Yes. But my argument is that if just a single town adopted sensible measures, developers could make obscene amounts of money in that city. Especially if the rest of the area persists in their stupidity.
So multiple cities finding sanity at the same time might be required to do anything about broader housing affordability in the Bay Area, but for a construction bonanza with insane profits it's actually better for the city that breaks ranks not to have competition from other cities finding sanity.
So my question is: why does no single city seem to break ranks?
Because city councils don't follow the laws of economics, at all!
City council members only side benefit from economic growth.
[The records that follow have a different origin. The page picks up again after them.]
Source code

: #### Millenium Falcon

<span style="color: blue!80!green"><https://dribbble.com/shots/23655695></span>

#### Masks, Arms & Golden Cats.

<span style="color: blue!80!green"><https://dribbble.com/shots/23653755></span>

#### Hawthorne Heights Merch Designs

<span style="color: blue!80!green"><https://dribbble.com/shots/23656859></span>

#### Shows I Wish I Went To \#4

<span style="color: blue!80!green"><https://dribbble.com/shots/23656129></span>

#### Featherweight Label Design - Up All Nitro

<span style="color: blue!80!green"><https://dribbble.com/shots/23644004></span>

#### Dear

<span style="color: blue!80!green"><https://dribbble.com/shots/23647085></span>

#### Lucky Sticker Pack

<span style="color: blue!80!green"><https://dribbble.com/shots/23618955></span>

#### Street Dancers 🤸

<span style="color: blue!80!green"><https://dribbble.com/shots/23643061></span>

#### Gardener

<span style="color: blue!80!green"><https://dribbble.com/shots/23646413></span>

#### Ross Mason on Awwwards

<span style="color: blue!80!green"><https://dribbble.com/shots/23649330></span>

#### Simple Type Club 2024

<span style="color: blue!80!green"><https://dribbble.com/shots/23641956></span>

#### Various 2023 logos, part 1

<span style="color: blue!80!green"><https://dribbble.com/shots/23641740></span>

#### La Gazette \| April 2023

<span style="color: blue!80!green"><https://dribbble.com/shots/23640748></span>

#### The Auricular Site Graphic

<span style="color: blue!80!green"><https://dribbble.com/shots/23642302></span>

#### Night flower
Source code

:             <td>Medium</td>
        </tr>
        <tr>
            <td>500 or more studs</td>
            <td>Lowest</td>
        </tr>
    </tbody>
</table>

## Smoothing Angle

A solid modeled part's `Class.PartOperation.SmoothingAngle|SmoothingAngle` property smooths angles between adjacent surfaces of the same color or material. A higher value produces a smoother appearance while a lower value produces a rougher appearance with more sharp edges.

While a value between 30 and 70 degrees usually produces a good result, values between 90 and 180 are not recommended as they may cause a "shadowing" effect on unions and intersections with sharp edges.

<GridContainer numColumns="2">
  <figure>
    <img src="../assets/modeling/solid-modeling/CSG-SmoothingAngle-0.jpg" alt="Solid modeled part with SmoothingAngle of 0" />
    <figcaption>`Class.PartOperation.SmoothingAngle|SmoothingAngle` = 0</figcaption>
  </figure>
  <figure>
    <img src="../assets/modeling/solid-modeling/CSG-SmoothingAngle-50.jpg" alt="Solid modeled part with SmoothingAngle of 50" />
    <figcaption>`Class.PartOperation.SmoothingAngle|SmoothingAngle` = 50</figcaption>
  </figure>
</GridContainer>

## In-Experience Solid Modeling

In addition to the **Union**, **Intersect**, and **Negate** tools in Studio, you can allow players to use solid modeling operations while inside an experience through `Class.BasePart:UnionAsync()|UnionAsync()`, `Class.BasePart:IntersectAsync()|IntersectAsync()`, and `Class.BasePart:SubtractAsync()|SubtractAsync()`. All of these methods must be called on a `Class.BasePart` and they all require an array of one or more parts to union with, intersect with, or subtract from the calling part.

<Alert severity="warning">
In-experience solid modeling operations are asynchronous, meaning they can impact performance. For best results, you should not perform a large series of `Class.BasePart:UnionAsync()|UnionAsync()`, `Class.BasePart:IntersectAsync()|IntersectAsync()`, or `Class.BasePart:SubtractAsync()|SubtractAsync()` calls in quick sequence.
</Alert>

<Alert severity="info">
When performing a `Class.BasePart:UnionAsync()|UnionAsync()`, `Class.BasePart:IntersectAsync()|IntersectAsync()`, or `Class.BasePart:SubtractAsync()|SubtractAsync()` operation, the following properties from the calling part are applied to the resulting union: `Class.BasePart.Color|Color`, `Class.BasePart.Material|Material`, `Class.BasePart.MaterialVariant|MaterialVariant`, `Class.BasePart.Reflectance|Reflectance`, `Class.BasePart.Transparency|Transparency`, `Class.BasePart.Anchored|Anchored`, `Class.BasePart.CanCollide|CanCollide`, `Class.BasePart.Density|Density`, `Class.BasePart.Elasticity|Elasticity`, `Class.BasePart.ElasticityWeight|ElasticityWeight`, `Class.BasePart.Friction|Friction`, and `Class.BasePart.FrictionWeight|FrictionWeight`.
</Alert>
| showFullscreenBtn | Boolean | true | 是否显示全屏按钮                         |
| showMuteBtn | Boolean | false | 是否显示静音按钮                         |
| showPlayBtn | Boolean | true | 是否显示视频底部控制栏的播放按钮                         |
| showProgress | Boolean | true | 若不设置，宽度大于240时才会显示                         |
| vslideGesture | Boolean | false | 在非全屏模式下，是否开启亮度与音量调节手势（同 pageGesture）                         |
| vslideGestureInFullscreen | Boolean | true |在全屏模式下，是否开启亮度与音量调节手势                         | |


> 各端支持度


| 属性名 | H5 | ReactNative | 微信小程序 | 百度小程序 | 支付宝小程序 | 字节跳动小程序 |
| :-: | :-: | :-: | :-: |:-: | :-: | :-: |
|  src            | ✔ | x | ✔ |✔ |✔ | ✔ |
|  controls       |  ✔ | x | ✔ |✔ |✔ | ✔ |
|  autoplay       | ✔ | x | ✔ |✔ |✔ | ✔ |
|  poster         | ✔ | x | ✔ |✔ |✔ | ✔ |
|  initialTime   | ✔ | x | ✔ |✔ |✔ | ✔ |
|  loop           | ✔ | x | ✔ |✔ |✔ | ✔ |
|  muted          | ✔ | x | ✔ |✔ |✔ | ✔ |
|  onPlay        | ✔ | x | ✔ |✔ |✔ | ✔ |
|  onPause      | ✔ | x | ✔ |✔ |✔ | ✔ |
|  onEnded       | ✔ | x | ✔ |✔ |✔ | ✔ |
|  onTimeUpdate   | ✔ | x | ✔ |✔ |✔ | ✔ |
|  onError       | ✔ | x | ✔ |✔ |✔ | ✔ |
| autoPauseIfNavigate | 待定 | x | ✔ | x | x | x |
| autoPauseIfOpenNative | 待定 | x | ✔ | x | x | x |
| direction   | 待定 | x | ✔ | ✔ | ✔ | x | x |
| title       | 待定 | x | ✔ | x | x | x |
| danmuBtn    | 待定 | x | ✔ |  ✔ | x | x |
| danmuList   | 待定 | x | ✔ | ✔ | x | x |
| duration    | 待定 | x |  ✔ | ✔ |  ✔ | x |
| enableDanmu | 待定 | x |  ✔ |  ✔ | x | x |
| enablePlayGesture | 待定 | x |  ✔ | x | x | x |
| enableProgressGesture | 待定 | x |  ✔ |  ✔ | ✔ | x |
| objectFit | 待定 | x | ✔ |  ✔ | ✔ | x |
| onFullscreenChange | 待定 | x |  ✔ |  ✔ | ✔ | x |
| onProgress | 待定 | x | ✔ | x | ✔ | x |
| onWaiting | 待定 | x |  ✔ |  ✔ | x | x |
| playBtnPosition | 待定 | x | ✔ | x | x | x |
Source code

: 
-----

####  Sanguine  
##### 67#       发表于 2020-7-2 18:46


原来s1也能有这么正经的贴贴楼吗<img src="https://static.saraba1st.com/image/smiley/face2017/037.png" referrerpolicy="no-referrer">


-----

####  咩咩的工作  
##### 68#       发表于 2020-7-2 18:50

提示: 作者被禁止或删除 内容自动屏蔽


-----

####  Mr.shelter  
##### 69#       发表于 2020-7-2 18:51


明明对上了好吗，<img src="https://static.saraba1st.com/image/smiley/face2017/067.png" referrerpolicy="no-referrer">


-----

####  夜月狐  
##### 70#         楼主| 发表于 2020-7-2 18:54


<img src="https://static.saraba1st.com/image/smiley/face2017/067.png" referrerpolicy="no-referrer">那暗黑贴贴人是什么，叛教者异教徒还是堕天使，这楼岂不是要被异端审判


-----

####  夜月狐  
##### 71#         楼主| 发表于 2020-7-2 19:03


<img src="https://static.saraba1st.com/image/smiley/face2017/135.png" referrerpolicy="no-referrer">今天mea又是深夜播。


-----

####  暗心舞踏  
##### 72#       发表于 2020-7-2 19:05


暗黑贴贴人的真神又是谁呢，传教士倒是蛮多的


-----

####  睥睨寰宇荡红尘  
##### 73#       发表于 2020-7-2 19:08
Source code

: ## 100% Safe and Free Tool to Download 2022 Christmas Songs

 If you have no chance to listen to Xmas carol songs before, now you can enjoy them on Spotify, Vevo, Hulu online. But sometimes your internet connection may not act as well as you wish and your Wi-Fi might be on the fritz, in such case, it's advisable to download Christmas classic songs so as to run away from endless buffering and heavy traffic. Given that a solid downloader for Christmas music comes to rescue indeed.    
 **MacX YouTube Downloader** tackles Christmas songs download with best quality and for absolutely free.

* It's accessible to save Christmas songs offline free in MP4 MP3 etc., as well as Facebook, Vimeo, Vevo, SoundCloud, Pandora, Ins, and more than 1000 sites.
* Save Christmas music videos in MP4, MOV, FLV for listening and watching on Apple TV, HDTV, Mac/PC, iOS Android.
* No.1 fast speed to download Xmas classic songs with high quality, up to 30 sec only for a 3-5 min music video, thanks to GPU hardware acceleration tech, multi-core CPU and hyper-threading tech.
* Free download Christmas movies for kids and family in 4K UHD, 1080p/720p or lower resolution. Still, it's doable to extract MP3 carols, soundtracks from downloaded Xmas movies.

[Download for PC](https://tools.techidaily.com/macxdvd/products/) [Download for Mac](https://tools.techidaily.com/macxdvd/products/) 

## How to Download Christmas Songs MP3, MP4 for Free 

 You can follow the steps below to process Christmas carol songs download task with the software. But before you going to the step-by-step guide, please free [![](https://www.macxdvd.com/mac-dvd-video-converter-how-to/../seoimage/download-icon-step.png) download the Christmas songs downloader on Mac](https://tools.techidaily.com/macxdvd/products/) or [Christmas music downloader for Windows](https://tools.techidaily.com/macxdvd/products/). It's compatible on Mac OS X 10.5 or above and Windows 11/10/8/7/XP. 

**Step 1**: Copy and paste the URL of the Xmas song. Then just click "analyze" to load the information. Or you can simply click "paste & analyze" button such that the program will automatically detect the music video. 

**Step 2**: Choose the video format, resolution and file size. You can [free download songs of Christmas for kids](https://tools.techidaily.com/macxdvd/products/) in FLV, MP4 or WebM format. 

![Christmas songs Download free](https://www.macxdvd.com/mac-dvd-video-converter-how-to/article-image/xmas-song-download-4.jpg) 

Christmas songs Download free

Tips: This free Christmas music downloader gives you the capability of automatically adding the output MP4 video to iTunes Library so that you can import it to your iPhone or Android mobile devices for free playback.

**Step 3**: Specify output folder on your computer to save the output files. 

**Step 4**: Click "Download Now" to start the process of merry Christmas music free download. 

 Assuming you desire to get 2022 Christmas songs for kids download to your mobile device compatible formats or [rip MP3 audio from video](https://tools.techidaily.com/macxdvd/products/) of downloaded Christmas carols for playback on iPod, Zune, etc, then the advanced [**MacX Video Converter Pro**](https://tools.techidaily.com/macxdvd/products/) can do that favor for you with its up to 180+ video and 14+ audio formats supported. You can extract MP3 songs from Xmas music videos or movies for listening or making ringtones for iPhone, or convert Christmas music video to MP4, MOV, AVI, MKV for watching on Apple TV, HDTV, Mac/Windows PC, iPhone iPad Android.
Heck during the early 2000s housing boom, Seattle City Council members got negative press for "being too friendly to building developers".
As an example of this inanity, cities should be eager to have well funded efficient permitting departments, after all the faster buildings get built, the faster property taxes go up! But no, permitting departments are famously slow and awful to deal with. Simple tasks can take months, and a large complex can take years to get approved.
Every city should increase permitting costs for large projects until the building department is a profit center, and then put into place aggressive service level guarantees on response times to requests.
But that isn't what happens, my 100% ignorant guess would be entrenched power structures in permitting departments, but I honestly have no idea why.
A very large % of voters object to dense housing. I see a lot of "too many people keep moving here, we need to stop building more houses!" comments on neighborhood forums.
That is likely the other factor.
An election cycle or two ago, a candidate in Seattle who was proposing density increases lost big time. Since then, proposals have been... less than earthshattering.
IMHO a citizens referendum is needed to really change things, but it'd need one hell of an ad campaign behind it.
People in nice neighborhoods like their neighborhoods, and they tend to have enough $ to back those feelings up when it comes to political donations. Asking them to take a gamble on completely changing the area they live at, and hoping it becomes better, is a hard sell.
Builders already pay the city money to build, then property taxes go up and the city makes more money, and when the finished house is sold the city makes money from the sale.
The problem is the city council doesn't care. If they make the city a boat load of money but then lose the next election, their political career is over. Voted out of office for pissing everyone off is not something politicians are too keen on having happen to themselves.